もちろん、資金の配分によって各機関を統制し、IOCの優位が揺るがない枠組みが存在することは問題を含むと言えるでしょう。
一方で、経済的な観点が東京オリンピックの開催の適否の議論に重要であるなら、IOCの収益と支出を精査し、資金の流れを的確に把握することも、有益な議論を行うために不可欠な試みとなります。
その意味で、IOCの「集金システム」は入念に描き出しながら、集められた資金の使途については十分な注意を張らなかったワシントン・ポストの論説文[2]などは、物事の一斑を明らかにしつつ、われわれが事柄の全貌に迫る機会を奪っていると言えます。
「IOCだから何を言ってもよい」ではなく、具体的で検証可能な情報に基づくことが、発展的な議論には不可欠なのです。
[1]The Ted Rogers School of Management in partnership with Global Athlete, Olympic Commercialization and
Player Compensation: A Review of Olympic Financial Reports. 19th December 2019, Global Athlete, pp. 12-13.
[2]Sally Jenkins, Japan should cut its losses and tell the IOC to take its Olympic pillage somewhere else.

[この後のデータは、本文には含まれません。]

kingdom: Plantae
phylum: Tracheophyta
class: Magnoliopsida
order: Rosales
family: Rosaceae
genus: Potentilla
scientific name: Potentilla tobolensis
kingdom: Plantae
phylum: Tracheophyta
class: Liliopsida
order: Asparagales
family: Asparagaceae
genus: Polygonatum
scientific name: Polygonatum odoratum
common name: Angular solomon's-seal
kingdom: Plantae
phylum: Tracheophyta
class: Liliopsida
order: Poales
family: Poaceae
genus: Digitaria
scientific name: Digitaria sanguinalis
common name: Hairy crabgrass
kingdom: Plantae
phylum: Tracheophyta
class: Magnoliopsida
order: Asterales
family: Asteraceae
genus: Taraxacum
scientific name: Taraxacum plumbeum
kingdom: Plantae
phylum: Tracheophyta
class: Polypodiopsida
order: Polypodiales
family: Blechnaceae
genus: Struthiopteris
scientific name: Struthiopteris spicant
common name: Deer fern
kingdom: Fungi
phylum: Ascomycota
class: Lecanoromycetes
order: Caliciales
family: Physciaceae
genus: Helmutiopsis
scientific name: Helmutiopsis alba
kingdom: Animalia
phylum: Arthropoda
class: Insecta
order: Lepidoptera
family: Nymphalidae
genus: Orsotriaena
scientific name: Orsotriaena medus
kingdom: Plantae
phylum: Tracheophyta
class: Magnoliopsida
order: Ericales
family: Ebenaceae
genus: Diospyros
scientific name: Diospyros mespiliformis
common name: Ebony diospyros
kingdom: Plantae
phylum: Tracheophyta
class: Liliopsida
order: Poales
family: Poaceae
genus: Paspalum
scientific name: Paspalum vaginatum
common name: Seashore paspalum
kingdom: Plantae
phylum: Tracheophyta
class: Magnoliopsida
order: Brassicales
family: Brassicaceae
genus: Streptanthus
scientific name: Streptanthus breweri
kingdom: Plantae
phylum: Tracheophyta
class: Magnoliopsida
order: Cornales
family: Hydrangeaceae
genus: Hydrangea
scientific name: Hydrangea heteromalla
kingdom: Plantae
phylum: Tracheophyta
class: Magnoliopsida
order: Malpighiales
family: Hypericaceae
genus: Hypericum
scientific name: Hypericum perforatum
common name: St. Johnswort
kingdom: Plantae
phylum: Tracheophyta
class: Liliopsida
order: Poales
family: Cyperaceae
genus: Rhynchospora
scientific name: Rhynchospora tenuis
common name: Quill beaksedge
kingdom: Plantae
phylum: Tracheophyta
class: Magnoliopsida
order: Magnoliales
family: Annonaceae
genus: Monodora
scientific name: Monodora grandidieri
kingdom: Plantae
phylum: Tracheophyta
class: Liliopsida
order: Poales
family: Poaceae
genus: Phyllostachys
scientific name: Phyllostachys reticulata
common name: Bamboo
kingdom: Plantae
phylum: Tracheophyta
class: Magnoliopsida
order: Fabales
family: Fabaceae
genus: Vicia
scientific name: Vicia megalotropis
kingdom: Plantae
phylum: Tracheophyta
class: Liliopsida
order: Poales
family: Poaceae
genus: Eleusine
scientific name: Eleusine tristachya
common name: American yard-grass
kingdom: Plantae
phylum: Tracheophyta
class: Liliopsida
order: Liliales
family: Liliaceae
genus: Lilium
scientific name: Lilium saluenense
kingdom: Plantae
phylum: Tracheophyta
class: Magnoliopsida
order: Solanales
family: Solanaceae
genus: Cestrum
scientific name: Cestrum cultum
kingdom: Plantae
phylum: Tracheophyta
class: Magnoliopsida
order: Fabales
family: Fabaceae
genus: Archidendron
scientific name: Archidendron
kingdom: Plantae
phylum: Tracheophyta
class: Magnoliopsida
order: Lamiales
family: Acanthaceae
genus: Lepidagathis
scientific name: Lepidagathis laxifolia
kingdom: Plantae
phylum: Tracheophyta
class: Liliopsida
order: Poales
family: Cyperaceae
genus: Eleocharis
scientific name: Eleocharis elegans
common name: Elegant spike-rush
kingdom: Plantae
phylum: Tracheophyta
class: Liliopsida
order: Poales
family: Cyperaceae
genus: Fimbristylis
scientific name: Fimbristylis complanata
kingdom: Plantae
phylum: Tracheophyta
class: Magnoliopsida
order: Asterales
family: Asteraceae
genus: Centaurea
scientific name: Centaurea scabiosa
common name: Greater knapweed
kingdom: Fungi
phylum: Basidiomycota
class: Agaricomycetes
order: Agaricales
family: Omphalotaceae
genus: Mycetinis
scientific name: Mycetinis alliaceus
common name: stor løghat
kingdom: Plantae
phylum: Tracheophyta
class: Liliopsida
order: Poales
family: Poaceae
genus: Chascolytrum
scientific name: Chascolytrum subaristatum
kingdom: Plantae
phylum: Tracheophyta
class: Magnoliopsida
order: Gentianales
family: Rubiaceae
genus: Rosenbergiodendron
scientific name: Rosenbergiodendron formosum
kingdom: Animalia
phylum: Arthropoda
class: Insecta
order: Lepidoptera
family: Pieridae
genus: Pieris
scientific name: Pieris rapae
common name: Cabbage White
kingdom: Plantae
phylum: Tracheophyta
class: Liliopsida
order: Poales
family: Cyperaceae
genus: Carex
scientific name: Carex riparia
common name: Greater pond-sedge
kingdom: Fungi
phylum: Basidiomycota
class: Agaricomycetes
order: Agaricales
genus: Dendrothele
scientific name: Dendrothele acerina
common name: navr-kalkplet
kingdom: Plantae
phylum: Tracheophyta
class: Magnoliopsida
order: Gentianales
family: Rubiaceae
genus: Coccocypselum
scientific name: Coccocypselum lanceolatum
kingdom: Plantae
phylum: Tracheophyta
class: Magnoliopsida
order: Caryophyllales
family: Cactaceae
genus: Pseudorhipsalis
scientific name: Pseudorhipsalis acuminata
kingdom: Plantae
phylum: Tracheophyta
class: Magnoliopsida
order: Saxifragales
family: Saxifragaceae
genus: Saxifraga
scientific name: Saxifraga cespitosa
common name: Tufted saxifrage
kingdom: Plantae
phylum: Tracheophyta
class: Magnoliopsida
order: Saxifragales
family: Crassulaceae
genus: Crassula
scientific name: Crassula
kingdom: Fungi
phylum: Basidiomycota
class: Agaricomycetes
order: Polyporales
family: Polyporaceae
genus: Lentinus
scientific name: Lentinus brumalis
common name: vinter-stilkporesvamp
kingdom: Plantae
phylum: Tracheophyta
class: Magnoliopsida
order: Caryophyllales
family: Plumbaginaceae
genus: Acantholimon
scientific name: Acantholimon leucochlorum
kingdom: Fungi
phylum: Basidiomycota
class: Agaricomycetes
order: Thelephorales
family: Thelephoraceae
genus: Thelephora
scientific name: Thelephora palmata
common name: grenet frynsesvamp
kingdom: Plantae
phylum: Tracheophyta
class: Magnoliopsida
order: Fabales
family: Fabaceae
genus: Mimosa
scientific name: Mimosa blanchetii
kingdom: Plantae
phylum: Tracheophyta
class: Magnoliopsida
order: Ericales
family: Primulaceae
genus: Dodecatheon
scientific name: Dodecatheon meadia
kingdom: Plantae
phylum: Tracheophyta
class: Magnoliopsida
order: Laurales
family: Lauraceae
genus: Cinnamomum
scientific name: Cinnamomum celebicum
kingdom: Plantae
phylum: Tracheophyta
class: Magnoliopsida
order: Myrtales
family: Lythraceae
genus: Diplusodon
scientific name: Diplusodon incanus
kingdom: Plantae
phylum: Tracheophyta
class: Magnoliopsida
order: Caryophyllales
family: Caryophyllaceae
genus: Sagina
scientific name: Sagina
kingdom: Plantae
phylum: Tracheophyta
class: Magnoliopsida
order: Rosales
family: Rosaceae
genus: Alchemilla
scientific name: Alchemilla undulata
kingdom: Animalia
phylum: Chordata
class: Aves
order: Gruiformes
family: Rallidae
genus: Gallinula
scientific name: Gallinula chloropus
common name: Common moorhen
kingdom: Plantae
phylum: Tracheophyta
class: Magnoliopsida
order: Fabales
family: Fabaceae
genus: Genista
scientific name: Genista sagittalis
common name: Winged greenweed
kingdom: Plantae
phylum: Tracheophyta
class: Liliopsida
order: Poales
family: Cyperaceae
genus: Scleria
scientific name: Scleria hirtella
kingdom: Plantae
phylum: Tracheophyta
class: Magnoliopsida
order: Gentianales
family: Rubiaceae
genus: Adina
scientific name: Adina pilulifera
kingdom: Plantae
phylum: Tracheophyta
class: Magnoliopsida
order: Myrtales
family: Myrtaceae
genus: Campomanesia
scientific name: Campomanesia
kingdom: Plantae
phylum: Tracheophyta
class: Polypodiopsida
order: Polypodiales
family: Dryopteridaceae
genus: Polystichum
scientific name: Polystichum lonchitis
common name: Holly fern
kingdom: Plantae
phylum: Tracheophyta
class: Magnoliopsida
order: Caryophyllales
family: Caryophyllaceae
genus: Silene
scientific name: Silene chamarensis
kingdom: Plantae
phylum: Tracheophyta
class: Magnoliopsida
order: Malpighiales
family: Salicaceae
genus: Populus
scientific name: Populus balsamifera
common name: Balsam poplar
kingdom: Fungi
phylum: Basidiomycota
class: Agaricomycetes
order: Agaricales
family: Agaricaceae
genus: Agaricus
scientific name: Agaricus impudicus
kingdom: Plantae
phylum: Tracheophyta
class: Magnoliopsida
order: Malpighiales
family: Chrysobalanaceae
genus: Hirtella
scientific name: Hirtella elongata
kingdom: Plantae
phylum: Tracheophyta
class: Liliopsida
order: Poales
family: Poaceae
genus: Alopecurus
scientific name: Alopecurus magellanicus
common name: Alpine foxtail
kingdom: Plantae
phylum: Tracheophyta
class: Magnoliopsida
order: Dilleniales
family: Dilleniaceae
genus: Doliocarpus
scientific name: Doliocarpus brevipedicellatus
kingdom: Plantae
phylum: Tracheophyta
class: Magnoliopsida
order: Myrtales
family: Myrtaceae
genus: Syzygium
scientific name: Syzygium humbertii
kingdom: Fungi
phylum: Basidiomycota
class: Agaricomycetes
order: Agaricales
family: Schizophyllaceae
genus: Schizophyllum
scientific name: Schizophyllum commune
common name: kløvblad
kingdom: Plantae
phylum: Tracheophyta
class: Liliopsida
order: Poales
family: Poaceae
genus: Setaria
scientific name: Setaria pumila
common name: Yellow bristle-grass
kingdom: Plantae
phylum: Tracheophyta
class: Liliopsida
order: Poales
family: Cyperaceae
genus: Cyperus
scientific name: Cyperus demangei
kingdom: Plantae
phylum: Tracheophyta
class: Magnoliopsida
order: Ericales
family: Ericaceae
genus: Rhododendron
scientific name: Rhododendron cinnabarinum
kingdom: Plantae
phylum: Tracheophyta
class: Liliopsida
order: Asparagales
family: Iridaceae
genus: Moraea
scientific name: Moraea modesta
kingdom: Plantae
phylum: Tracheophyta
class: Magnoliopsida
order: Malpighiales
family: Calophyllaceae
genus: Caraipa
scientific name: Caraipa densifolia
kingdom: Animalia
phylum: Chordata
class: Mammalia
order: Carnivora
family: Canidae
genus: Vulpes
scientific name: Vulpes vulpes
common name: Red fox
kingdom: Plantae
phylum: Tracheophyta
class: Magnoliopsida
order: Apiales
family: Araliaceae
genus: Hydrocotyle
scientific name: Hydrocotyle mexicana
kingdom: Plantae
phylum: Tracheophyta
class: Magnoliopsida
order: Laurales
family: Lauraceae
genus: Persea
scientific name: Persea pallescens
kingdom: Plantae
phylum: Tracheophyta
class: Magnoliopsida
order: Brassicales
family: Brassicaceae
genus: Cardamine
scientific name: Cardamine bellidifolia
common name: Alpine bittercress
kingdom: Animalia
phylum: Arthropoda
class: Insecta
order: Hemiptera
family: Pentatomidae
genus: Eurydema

The Washington Post, 5th May 2021, https://www.washingtonpost.com/sports/2021/05/05/japan-ioc-olympic-contract/ (accessed on 25th May 2021).
<Executive Summary>
What Is an Important Viewpoint to discuss the Tokyo Olympics? (Yusuke Suzumura)
There are strong conflicts among people in Japan to hold the Tokyo Olympics or not. In this occasion we have to apply quantitative information concerned with the International Olympic Committee and other actors to achieve an exact answer.